Kriz sonrasında IMF'nin çizdiği program ile bankacılık denetimleri Ankara tarafından uygulanmış, bu da Türkiye'nin finansal kurumlarının iyileştirilmesine yardımcı olmuştu. Hatta 2008'de başlayan küresel krizi hasarsız atlatan sektör, ilerleyen yıllarda da rekor kar rakamları açıkladı.
Fakat eski bürokratlar, BDDK'nın Kuveyt Türk'ün kredisine ilişkin görüşünün, 10 yılda elde edilen kazanımlardan ödün verilebileceğine ilişkin bir sinyal olduğunu söylediler.
The Wall Street Journal Türkiye, 26 Temmuz'da Dicle Elektrik Dağıtım'ın özelleştirmesini kazanan şirkete Kuveyt Türk'ün de dahil olduğu dört banka tarafından borç verilmesinin kanuna aykırı olduğunu söyleyen uzman görüşlerine yer verdi.
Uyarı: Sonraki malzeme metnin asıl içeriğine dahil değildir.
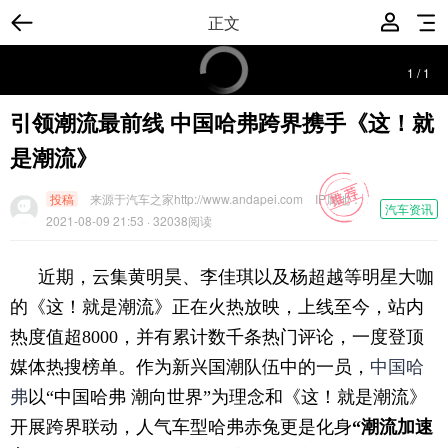
正文
1
/
1
引领潮流最前线 中国哈弗跨界携手《这！就
是潮流》
投稿
来源于汽车之家http://www.andapei.com
IP属地：
汽车资讯
2021-08-09 21:53
· 32038阅读
近期，云集黄明昊、李佳琪以及杨超越等明星大咖
的《这！就是潮流》正在火热放映，上线至今，站内
热度值超8
000
，并有累计数千条热门评论，一度登顶
媒体热搜榜单。作为新兴国潮队伍中的一员，
中国哈
弗
以“中国哈弗 潮向世界”为理念和《这！就是潮流》
开展跨界联动，人气车型哈弗赤兔更是化身
“潮流加速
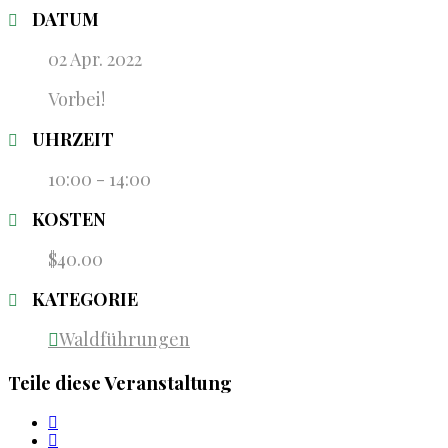
DATUM
02 Apr. 2022
Vorbei!
UHRZEIT
10:00 - 14:00
KOSTEN
$40.00
KATEGORIE
Waldführungen
Teile diese Veranstaltung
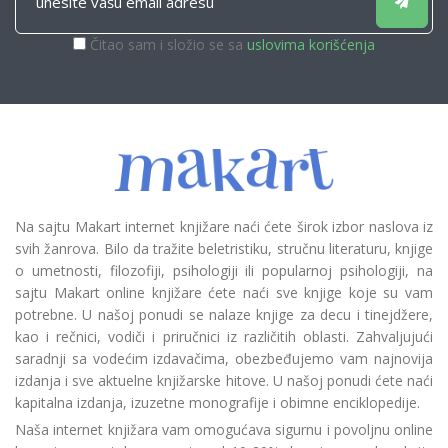
Čitao sam i složio se sa
uslovima korišćenja
Na sajtu Makart internet knjižare naći ćete širok izbor naslova iz
svih žanrova. Bilo da tražite beletristiku, stručnu literaturu, knjige
o umetnosti, filozofiji, psihologiji ili popularnoj psihologiji, na
sajtu Makart online knjižare ćete naći sve knjige koje su vam
potrebne. U našoj ponudi se nalaze knjige za decu i tinejdžere,
kao i rečnici, vodiči i priručnici iz različitih oblasti. Zahvaljujući
saradnji sa vodećim izdavačima, obezbeđujemo vam najnovija
izdanja i sve aktuelne knjižarske hitove. U našoj ponudi ćete naći
kapitalna izdanja, izuzetne monografije i obimne enciklopedije.
Naša internet knjižara vam omogućava sigurnu i povoljnu online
Tivnikli'nin dolaylı ortağı olduğu Eksim Yatırım Holding ile yöneticisi olduğu Kuveyt Türk haberin ardından, 6 Ağustos'ta kredinin Bankacılık Kanuna'na aykırı olup olmadığına ilişkin BDDK'nın görüşüne başvurdu. 19 Ağustos'ta başvuruyu değerlendiren BDDK, Tivnikli'nin ihaleyi kazanan şirkette "dolaylı" ortak olması nedeniyle, kredinin kanuna aykırı olmadığını bildirdi.
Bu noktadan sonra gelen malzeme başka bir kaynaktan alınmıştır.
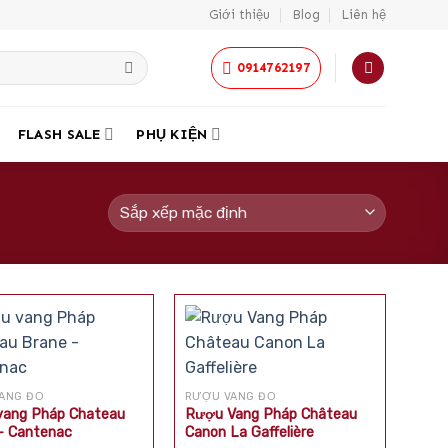
Giới thiệu
Blog
Liên hệ
0914762197
FLASH SALE
PHỤ KIỆN
ANG ĐỎ
RƯỢU VANG ĐỎ
ang Pháp Chateau
Rượu Vang Pháp Château
– Cantenac
Canon La Gaffelière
Kuveyt Türk ve Tivnikli'nin ortak olduğu şirketler, The Wall Street Journal'a yaptıkları açıklamalarda BDDK'nın da görüşleri doğrultusunda kredinin kanuna aykırı olmadığını belirtti. BDDK Basın Sözcüsü Osman Uzun da alınan borcun mevzuata uygun olduğunu söylerken, görüş ile ilgili detaylı bilgi vermeyi ve yaratabileceği etkiler hakkında yorumda bulunmayı reddetti.
Fakat eski bürokratlar ve bağımsız denetleyiciler, BDDK'yla aynı düşüncede değil. 1994-1997 yıllarında SPK Başkanı olarak görev yapan ve daha sonra Garanti Bankası'nda üst düzey pozisyonlarda bulunan Ali İhsan Karacan, "2001 krizine kadar da neredeyse tüm krediler kanunlara uygundu. Ancak borç verme limitlerine getirilen çıta o kadar düşüktü ki herkes çıtayı aşabiliyordu. Bankalar yalnızca kanunlarla uyumlu olmamalı aynı zamanda kredi verirken etik kurallara da uymalı" diye konuştu.